The child feels loved, develops in their play and with playing with others are settled and can learn behavior at an appropriate rate.

Many people (adults), don’t understand that this is going on inside of each of us, therefore inadvertently stifle the inner child. In my case, after realizing that I even had an inner child, come to see him as a brat, really a super brat. He would act up or maybe I should say act out, at any given time, with or without my permission. My inner child was not necessarily mean, just mischievous, somewhat inappropriate, and would feel and say things that were not right for the situation. But after understanding that he was a part of me, an important part of me, and that I, that is to say my inner parent, held him back, so to speak, by keeping him in his bedroom and out of sight, not letting him out to play, I, speaking of the inner child, suppressed him by ignoring him.

Any child, whether a young person or the inner child, has the right and necessity to play. Mine was stifled, and I figured he was a nuisance, therefore I kept him locked up. This only made matters worse and that’s how I came to view him as a super brat. When in fact my emotional inner child was a pretty good feller.

So as I continued to learn about the psychological workings that were going on, and began to see more of the truth about the inner parent and teacher that was working inside of me, inside of all of us, and slowly realized that the whole ball of wax was out of kilter. My mind began to change to the fact that all my development was learned, given and taught through my family and circumstances, at least the way I viewed them, and could be revamped.

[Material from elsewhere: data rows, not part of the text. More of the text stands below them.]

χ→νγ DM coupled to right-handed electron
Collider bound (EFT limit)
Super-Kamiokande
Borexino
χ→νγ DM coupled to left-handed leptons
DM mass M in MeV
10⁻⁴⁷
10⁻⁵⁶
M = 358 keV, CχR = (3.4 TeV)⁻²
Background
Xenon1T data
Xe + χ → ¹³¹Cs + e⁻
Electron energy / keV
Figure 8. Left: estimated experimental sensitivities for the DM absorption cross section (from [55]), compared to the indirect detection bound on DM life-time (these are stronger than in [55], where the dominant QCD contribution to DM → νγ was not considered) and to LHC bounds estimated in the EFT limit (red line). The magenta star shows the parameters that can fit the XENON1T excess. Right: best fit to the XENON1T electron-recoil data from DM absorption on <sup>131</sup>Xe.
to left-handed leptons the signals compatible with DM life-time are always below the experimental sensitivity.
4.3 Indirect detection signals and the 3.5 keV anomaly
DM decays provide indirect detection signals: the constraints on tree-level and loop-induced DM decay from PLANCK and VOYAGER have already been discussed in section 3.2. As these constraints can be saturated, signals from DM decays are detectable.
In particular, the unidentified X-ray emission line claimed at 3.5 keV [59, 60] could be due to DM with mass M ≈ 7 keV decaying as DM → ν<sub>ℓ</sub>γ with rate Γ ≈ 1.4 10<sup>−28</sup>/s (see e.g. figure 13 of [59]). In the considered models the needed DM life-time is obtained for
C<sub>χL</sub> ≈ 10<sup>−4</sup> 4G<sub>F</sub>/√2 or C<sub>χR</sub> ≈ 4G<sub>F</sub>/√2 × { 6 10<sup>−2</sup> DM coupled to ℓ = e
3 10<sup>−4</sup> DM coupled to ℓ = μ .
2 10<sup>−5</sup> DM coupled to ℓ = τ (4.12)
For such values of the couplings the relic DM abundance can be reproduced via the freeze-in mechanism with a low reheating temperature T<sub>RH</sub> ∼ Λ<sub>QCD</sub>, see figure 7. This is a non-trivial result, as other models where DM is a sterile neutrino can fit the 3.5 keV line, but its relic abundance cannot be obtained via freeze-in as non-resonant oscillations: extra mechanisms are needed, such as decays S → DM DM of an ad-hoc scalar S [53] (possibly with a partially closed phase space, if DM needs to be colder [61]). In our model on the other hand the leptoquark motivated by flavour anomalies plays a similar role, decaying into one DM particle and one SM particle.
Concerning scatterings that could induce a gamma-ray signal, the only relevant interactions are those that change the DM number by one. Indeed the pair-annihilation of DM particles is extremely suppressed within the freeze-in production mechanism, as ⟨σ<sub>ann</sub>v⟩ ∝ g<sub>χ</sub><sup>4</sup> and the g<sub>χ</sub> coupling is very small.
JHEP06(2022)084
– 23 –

As we allow, or even enjoy, our inner child to come out and play, with the supervising inner parent and teacher, we will find that he will have enough activities to keep him satisfied, at the appropriate times, and that he will not act out on his own. Therefore, it is very important that we all have a well-rounded life, filled with the things that we enjoy, and just have some plain fun, all done in an appropriate atmosphere. This will bring about a positive change, and anxiety, and uncontrolled emotions will begin to fall in place, and will be settling in each of us in a way that will be noticeable.

Anyone that has uncontrolled emotions; are quick to blame, easily can call another a name, feels sad or left out in a crowd of friends, thinks of themselves as better than others, or just throws an old fashion temper-tantrum. They probably have an inner child that has not been emancipated. That is; has pushed their inner child back, and he, has become like an anchor, and is holding our emotional development back. All is going to be held at a standstill, and our emotions will continually be out of control until we come to terms with the real problems that lie within.

We all have to learn to play, have humor and enjoy things in life to be emotionally sound, whether we are grown or still growing. Our child within is a very important appendage of our being and has to have fun in life or we, because of the inner child’s lack of skills, will be held back, therefore not truly functional in our lives.

God created us all of us in his similitude, and in his image, therefore has made a way to overcome, or means of escape.

Anyway, maybe I’ve said enough, surely don’t want to get you bored, because I could go on and on and on. I love this topic of why and how we work, all on a scale that is sub-conscience, working behind the scenes in each and every one of us.